(Design files in plain text)
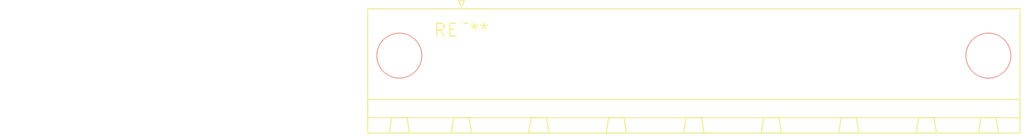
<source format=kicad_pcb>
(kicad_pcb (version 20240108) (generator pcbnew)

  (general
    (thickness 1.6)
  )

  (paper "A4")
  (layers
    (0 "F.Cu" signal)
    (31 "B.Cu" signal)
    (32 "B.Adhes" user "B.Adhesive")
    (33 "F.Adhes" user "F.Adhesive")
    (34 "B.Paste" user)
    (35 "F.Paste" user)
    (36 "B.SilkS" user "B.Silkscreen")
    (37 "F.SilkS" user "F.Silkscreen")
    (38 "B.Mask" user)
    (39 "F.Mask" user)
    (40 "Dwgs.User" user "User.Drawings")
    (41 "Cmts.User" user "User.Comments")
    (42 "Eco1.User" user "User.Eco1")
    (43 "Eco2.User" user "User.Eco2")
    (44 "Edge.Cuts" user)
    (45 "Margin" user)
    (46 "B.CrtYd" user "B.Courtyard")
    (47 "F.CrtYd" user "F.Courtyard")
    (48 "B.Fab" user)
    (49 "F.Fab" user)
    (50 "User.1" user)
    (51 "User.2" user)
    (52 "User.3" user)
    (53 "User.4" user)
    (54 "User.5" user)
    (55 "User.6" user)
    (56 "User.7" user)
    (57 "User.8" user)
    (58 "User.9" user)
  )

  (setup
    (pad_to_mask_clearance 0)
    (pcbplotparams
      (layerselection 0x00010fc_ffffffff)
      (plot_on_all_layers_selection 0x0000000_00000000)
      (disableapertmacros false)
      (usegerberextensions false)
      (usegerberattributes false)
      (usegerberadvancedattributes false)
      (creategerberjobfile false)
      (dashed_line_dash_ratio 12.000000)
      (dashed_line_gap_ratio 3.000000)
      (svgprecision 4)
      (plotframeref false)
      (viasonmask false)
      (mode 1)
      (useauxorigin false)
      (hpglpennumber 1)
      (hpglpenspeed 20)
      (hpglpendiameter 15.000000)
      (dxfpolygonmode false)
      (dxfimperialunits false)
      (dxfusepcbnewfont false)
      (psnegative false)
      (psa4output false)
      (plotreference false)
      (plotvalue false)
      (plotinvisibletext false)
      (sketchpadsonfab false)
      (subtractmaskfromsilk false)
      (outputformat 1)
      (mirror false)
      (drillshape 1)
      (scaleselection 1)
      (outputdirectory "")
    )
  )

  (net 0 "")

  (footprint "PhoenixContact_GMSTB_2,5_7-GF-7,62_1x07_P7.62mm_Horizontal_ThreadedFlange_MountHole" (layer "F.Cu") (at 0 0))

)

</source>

Instructions to follow »
Above are the records. Copy the lines beginning at the one that has "(psnegative false)" and ending with the one that has "(drillshape 1)", unchanged.

Output of the task »
      (psnegative false)
      (psa4output false)
      (plotreference false)
      (plotvalue false)
      (plotinvisibletext false)
      (sketchpadsonfab false)
      (subtractmaskfromsilk false)
      (outputformat 1)
      (mirror false)
      (drillshape 1)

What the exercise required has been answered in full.